24 Haziran 2014 Salı

Robben, bu kez işini yarım bırakmayacak gibi!*

(2014 Dünya Kupası Yazıları)
4 yıl önce finalde Iker Cassillas ile karşı karşıya kaldığı 2 pozisyonu da kaçırınca kupa İspanya’ya gitmişti. Bayern Münih’le 2012 Şampiyonlar Ligi finalinde Chealse’ye karşı da benzer senaryo gerçekleşince finallerin kaybedeni olmuştu. Hollandalı olunca da makus talihini kabullenmesi beklenirdi. Ancak geçen yıl Borussia Dortmund ile oynadıkları Şampiyonlar Ligi finalinde sanki inadına ve cevap niteliğinde attığı golle finalleri kaybeden biri olmayı kabullenecek biri olmadığını gösterdi.

Robben kupaya gözünü dikti!
Vardır ya bazıları hani hep fit, hep formda olan. İşte onlardan biri olduğuna şüphe yok, sanki performansı hiç düşmeyecek gibi. Turnuvaya da öyle başladı zaten. İspanya maçında sahanın tozunu attırdı. Hele de Usain Bolt’u bile kıskandıracak deparı ile hiç yokmuş gibi Ramos’u sollaması ve golü niyetini belli ediyordu aslında. Avustralya maçında da minik minik ve pırpır adımlarıyla topu ayağından hiç ayırmadan attığı gol yine harikaydı. Taş gibi vızır vızır koşan Şili karşısında da en fazla zorlayan yine oydu. 3-4 driplingiyle yokladı, sonuncusuyla da golü attırdı. 3 golü, 1 asisti ve form durumuyla Brezilya’daki en etkili isimlerin başında geliyor. Bakalım Güney Afrika’da yarım kalan işin bu kez sonunu getirebilecek mi?

Bir Luis van Gaal takımı!
Pek çoğu Hollanda’nın kadrosundaki isimlere burun kıvırabilir, yeterli bulmayabilir. En azından turnuva öncesi öyleydi. Favoriler arasında kimse saymıyordu onları. Ancak artık karşımızda bir teknik adam takımı, taktik disiplini birinci sınıf olan oyuncu grubu var. İspanya ve Avustralya karşısında çok pozisyon verip zaman zaman zorlansa da takım, Şili maçında o algıyı da kırdı. Hem de bunu Mustafa Denizli’nin final ve şampiyon adayı Şili karşısında yaptı. Topa sahip olma oranı Şili lehine %68’e 32’ydi, tıpkı İspanya maçındaki gibi.
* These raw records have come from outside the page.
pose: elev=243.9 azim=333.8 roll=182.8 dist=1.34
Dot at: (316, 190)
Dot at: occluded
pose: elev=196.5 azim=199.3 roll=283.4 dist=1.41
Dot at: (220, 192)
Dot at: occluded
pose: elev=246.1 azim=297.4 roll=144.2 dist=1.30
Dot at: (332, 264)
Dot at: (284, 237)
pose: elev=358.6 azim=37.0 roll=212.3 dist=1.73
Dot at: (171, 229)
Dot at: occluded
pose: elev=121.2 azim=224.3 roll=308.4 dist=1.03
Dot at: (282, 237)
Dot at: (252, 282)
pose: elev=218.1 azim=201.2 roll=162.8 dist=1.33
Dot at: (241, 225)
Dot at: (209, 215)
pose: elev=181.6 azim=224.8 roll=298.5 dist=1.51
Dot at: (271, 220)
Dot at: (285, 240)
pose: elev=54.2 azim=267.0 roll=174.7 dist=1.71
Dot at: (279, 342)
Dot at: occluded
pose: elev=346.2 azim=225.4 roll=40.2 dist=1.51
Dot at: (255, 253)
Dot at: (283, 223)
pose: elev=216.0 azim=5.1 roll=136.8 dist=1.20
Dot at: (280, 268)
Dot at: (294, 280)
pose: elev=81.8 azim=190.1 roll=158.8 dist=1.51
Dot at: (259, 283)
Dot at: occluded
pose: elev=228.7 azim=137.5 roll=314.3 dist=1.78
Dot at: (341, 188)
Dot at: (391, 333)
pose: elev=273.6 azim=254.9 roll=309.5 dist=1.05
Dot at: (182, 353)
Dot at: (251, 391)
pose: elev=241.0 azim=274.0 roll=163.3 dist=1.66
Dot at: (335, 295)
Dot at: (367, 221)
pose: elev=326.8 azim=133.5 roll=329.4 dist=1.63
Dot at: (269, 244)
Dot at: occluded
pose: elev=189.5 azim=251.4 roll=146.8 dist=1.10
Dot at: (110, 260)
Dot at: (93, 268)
Aslında bunun tersi olması beklenirken Van Gaal, topu rakibine yine teslim etti ve bekledi. Tersi olması durumda her takımı parçalamak için saldıran ve rakibinin başına dahi kaldırtmayan Şili’ye karşı sabırlı alan kapattı, oyunu soğutup tempoyu düşük tuttu. Yani Şili’nin yakıcı ateşini aldı, onları uyuşturdu. Stratejisi de tuttu, üstelik Robin van Persie’siz yaptı bunu.

Şilililer zapturapt altında zorlandı!
Avustralya ve İspanya karşısında rakibine nefes aldırmayan Şili, bu kez o akıcılığı ve tempoyu yapamadı. Taktik disiplini üst düzey olan Hollanda alan bırakmayınca, kötü final pasları ve yanlış pas tercihleri fazlaydı. Hele de Alexis Sanchez, arkadaşlarına kızıp kimseye topu vermeyen halı saha futbolcusu gibiydi. Böyle olunca da pozisyona girmekte zorlandılar. Toplam 40 faulün yapıldığı maçta da düşük temponun Şili’ye yaramadığını da görmüş olduk.  Hakem konusunaysa hiç girmeye gerek yok. Gambiyalı Bakary Papa Gassama, Alexis Sanchez’in penaltısının yanı sıra bir sürü yanlış karar verdi ve turnuvanın hakem performansına uygun düdük çaldı.

Son bir not: Sol çizgide oynayan ve kırk yıllık kanat adamı gibi harika bir maç çıkartan Dirk Kuyt, neden dünyanın en saygın oyuncularından biri olduğunu tekrar hatırlattı. Helal!